Think about the last time you went to a store or restaurant and had terrible service. You probably walked out of the place in a bad mood, vowed never to return, and then ripped the company on Twitter once you got home.
While that last one sounds a bit extreme, it happens pretty frequently in today’s world. A company’s reputation is constantly at risk of being taken down by its own reputation, whether that be a ride that kept breaking down or a burger that wasn’t fully cooked, people will know when someone has dropped the ball.
It’s the same for those working in the medical profession, except you don’t run the risk of burning someone’s food or telling kids they’re not tall enough to ride.
You’re dealing with people’s lives.
Customer service plays an important role in many aspects of a medical practice’s day-to-day operations. Whether it’s the moment a patient walks through the door, or when placing a call to confirm appointments, the amount of effort you put toward the customer experience says a lot about the care you provide.

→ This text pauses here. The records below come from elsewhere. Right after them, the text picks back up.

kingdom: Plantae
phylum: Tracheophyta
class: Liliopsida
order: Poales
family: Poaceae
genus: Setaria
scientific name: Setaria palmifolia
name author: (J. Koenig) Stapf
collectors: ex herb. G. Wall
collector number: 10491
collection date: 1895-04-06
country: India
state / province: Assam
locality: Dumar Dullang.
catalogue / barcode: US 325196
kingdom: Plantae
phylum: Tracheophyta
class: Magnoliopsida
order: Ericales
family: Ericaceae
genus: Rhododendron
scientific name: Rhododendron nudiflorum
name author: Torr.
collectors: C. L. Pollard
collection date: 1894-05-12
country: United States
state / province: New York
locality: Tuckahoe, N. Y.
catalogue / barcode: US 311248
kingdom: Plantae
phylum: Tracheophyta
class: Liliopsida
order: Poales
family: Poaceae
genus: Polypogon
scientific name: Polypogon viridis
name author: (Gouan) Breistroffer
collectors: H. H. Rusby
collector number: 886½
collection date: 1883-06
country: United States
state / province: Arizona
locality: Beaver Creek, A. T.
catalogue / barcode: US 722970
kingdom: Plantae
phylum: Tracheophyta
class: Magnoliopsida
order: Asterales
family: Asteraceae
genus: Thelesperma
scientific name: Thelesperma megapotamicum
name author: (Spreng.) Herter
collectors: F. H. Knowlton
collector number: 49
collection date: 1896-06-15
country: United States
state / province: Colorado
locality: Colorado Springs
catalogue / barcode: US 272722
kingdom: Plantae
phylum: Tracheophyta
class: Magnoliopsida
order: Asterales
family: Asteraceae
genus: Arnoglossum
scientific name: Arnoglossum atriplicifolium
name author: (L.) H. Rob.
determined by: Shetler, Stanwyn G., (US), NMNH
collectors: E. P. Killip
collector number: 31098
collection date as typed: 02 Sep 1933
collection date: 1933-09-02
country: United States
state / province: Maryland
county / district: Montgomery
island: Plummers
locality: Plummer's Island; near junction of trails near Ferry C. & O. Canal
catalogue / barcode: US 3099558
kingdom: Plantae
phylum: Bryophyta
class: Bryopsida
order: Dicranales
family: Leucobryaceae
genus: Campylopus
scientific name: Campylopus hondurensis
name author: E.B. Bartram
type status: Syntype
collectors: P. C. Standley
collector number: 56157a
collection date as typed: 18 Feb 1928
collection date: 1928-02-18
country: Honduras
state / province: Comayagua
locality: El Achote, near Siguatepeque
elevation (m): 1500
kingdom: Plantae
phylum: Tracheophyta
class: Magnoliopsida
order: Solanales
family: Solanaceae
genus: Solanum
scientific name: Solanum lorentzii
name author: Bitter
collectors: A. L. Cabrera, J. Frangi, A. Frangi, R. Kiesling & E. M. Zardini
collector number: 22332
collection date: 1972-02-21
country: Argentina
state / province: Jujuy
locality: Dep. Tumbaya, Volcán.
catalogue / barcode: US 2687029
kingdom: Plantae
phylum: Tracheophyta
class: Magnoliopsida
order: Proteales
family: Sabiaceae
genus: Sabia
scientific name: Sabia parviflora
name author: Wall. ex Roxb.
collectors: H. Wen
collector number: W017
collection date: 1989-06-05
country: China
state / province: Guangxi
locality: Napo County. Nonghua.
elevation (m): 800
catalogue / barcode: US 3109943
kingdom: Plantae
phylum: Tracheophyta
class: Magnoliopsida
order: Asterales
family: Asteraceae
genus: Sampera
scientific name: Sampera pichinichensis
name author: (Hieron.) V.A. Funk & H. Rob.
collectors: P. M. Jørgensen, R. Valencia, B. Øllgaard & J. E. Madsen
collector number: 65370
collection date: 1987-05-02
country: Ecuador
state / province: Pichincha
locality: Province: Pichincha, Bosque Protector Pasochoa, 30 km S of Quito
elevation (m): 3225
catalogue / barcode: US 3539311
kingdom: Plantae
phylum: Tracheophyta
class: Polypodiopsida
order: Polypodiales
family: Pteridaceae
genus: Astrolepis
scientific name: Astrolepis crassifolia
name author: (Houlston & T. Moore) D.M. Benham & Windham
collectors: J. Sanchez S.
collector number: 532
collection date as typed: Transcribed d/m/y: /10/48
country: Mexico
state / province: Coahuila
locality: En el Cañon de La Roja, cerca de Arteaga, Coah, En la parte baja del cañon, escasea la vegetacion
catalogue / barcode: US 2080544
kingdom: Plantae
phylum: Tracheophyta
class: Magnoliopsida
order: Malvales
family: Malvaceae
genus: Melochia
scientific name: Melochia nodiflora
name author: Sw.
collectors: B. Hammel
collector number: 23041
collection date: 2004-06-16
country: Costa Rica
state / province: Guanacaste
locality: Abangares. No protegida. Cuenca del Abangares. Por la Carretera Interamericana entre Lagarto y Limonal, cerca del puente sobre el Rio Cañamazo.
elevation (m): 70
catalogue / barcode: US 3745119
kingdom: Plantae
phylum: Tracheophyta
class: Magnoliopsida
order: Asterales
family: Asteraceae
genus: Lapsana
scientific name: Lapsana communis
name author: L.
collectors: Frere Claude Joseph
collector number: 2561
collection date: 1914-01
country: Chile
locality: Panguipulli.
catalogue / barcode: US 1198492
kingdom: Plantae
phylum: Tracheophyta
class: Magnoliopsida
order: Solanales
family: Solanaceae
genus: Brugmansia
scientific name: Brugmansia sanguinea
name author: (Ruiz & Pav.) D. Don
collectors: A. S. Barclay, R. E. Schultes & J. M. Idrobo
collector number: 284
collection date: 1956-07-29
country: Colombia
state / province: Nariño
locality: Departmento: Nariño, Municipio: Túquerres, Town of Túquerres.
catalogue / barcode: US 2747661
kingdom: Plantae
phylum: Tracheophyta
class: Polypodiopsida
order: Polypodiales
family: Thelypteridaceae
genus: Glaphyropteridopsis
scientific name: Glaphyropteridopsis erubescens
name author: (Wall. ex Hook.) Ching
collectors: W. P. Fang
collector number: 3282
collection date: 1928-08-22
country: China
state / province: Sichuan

You want patients to feel good about upcoming appointments or like they have someone on their team on a day that could be very trying for them.
When medical practices fail to meet these levels of service, they reinforce the popular misconception that doctors want patients in and out of their offices quickly or that hospitals only wish to make money off patients any way they can. As with any organization today, your practice’s reputation is then at risk, and it only takes a few bad reviews of your services posted online to start making some serious dents. Yearly discussions about funding, budgets, and staffing will be marred by talks of miscommunication, inefficient follow-up procedures, and high-profile incidents. When these issues become constant, it’s bad news for that medical practice.
Healthcare is not free, it’s an agreement between the provider and patient. People are paying for the care you provide. If we think of care as a product, then even the most basic knowledge of sales will tell us that demonstrating the “value” of that product is what will keep patients coming back time and again. This idea that patients will show up anyway doesn’t hold water when you consider the general population’s attitude towards health insurance and the cost of care. People will live in pain or let a condition go untreated because they simply do not like the hospital or feel like the bills would be worse than their current situation. Hospitals attempting to collect payments are sent to voicemail daily since patients don’t want to talk about their situation or feel as though there’s nothing that can be done on the other end.
When your patients are faced with a decision to make an appointment or go to the hospital you want their faith in you to outweigh any costs or reservations they have about receiving your care. This is where your practice can excel, in comforting the minds of current, past, and future patients.